> **WHAT THIS TASK INVOLVES**: Beneath this task are records; tally the lines in them that contain "MINUSMA" and report only the number.

┌─ DATA

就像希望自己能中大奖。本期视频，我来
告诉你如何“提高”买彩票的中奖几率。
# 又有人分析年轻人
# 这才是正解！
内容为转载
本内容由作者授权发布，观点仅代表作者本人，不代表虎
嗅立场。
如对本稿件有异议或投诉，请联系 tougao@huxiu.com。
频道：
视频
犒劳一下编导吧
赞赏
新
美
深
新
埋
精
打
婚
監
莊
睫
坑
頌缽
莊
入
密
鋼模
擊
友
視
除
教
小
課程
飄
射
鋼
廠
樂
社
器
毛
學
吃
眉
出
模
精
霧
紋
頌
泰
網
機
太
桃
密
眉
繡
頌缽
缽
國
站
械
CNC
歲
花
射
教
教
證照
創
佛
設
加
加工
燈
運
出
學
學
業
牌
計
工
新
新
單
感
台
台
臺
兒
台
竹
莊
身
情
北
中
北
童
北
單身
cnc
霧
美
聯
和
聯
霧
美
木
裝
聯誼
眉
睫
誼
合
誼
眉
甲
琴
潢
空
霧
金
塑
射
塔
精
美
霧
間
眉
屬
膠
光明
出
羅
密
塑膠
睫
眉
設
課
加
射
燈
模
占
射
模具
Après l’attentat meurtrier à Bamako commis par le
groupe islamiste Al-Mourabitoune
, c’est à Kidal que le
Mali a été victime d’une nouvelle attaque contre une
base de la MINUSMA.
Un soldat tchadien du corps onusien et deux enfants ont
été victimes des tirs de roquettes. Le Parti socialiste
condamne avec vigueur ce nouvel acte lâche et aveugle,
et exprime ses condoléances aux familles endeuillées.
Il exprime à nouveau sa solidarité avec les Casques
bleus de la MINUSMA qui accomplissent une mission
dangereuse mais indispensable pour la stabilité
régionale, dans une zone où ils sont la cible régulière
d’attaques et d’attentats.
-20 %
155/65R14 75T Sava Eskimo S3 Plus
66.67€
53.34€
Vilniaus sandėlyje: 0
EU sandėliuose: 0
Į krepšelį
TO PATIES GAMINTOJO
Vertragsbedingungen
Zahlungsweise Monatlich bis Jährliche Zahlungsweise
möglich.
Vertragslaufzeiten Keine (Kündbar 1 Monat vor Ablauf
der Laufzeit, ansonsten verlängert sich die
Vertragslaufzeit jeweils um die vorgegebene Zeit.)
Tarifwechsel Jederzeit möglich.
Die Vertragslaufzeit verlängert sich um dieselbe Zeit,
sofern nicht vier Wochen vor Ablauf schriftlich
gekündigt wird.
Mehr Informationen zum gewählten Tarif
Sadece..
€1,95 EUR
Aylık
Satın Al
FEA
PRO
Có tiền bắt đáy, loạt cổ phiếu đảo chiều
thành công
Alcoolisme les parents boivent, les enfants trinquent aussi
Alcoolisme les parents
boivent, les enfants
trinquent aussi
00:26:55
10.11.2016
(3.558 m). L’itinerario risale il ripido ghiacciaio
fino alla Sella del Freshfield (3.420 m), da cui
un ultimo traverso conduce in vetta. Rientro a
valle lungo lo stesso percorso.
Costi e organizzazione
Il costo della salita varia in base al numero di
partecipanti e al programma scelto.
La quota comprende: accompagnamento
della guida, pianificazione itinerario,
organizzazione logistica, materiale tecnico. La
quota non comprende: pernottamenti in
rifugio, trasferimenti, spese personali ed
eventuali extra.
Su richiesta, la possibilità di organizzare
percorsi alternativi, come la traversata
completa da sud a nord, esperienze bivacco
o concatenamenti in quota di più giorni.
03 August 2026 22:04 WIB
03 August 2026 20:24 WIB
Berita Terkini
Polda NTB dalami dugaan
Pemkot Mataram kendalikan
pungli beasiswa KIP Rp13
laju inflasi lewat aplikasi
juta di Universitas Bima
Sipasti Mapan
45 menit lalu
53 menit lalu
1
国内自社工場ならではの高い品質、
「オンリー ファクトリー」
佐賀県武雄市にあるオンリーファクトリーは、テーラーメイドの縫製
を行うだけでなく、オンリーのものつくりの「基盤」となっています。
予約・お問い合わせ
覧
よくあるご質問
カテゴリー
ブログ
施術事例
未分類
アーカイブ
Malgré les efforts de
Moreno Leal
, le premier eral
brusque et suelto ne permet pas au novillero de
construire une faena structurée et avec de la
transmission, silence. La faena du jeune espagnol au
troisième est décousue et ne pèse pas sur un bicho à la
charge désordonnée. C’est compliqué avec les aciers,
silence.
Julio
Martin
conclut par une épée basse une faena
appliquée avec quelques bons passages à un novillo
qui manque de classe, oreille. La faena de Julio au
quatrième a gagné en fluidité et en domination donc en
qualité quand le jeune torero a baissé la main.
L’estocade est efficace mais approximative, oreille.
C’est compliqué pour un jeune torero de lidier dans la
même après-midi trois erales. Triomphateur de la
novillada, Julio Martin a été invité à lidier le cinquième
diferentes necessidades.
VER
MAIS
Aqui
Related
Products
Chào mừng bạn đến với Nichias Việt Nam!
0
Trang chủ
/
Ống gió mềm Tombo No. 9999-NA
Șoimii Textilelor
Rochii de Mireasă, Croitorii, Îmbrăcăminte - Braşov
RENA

└─

> **SOLVED PROBLEM**: 2